One interesting data point is their benchmark for payback time for customer acquisition costs for SaaS. Payback time can be longer for larger customers, not surprising as it often takes longer to acquire them, but should be below 12 months to be great for all types of customers.
Two other data points are that public cloud companies spend 20 % of revenue on R&D (mainly engineering) and 12 % on G&A (everything that is not sales & marketing or research & development). Those are numbers to aim for and try to beat as a SaaS company grows.
The Difficulty Ratio is a good read, by David Sacks, on sales, pricing and sales cycles. The idea is that in order for sales at a particular level of pricing to work, it cannot take too long to close a deal.

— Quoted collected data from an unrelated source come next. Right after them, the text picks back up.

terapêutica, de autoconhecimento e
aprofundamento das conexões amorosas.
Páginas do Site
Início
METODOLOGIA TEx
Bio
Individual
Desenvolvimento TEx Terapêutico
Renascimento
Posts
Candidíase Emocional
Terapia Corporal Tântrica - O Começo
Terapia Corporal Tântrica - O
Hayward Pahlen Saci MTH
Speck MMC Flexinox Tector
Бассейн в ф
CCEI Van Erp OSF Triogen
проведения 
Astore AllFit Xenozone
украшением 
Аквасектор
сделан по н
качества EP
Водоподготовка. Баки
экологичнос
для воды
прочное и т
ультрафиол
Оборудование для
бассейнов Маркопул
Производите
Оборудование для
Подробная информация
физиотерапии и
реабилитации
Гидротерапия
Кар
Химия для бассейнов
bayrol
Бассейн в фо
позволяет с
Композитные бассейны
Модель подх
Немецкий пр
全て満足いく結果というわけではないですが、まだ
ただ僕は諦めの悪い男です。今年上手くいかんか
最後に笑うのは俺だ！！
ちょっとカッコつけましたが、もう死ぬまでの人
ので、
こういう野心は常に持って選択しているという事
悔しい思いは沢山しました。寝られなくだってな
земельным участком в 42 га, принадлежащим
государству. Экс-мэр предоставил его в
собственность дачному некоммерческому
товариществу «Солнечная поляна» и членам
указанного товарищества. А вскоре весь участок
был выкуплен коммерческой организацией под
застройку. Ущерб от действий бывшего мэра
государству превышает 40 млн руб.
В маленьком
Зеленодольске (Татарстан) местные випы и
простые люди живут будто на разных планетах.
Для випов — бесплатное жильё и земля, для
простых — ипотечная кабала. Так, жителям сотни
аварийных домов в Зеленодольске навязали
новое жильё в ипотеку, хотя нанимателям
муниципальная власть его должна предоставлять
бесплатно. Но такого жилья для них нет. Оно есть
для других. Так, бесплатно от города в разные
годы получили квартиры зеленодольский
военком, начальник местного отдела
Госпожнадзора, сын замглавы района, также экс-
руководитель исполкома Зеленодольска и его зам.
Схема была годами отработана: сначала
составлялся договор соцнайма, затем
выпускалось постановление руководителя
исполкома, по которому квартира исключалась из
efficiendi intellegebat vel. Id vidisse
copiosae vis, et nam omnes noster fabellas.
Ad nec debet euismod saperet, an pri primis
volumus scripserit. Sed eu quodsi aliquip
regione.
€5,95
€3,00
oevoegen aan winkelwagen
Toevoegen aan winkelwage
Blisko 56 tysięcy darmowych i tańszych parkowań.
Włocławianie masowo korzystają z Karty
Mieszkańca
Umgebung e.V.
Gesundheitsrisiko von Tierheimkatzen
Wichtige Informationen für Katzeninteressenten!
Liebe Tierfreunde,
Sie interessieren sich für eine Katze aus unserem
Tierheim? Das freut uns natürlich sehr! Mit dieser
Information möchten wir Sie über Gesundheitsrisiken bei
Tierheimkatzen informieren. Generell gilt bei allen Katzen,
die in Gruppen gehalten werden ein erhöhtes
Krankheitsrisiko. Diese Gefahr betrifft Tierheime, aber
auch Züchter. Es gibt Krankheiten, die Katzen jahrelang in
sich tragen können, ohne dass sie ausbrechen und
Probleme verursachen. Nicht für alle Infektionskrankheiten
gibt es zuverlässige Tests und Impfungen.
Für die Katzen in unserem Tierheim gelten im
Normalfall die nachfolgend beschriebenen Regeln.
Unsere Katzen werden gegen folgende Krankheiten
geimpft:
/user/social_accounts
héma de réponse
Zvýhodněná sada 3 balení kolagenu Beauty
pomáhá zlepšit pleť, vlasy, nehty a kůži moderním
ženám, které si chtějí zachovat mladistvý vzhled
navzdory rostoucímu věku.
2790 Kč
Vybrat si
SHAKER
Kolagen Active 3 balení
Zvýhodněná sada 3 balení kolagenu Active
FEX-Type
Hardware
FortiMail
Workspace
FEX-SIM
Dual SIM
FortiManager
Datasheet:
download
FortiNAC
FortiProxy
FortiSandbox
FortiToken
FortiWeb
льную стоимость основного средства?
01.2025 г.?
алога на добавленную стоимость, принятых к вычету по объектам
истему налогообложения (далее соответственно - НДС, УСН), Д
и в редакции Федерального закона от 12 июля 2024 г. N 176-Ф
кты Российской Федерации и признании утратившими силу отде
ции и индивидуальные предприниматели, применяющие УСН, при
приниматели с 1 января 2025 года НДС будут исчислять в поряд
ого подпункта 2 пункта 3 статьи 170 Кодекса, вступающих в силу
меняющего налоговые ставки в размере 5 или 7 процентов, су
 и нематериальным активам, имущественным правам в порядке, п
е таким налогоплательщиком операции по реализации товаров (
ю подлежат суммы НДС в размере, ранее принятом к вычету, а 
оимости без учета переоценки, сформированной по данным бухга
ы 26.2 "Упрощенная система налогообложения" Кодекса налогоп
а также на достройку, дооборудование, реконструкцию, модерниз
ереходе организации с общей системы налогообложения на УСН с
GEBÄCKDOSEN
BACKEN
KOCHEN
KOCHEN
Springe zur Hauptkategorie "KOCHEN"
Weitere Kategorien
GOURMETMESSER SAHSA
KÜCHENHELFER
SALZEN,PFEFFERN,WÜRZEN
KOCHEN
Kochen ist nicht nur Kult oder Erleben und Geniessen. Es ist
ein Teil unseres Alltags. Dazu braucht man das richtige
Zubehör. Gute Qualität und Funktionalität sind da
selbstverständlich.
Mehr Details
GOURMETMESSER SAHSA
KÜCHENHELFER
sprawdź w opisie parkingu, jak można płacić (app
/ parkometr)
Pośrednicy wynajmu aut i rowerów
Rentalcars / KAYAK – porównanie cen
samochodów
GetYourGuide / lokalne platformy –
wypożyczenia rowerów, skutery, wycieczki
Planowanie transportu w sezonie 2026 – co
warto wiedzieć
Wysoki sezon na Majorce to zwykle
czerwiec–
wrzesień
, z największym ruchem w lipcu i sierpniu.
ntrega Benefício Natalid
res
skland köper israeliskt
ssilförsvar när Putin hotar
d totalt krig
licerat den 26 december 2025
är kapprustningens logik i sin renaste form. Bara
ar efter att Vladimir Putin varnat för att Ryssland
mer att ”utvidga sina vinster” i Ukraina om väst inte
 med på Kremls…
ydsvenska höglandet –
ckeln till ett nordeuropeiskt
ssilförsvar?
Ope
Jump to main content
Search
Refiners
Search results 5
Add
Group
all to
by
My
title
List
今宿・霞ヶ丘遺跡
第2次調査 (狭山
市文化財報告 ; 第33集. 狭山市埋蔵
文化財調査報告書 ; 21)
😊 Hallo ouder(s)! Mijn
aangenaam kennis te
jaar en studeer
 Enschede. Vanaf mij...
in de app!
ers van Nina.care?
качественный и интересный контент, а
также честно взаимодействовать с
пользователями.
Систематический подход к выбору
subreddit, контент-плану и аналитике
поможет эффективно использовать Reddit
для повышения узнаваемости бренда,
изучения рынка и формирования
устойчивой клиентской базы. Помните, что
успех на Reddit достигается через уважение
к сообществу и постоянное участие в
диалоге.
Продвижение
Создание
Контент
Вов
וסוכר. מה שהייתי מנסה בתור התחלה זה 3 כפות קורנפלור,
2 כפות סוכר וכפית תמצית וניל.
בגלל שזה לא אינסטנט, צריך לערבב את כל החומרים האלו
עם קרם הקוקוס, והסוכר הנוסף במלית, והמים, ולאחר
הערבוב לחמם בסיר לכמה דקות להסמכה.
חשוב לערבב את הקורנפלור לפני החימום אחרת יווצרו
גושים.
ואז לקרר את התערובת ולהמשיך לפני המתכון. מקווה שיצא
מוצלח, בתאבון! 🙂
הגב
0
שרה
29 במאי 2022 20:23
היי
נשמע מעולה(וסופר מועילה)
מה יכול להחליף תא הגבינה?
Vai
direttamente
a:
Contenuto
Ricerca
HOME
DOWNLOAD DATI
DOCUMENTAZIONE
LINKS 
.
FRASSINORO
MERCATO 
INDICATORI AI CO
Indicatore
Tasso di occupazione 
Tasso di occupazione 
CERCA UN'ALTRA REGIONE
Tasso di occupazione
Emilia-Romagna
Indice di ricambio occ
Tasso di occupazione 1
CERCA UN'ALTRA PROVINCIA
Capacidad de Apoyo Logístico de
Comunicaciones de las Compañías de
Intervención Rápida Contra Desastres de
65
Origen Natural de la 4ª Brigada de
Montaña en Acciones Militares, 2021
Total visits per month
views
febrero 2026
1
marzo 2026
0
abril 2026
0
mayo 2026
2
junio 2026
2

The article has some practical tips on how to fix the situation if you are pricing too cheap to your sales velocity (or selling too slow to your pricing), including pricing, features, targeting new customer segments and making your sales more efficient.
On April 1st, 2006 Spotify was founded. It is almost impossible to overestimate the importance of Spotify to Stockholm as a technology ecosystem. While founders’ dreams and intentions are interesting, what truly matters is creating something that matters to a lot of people and has impact at scale.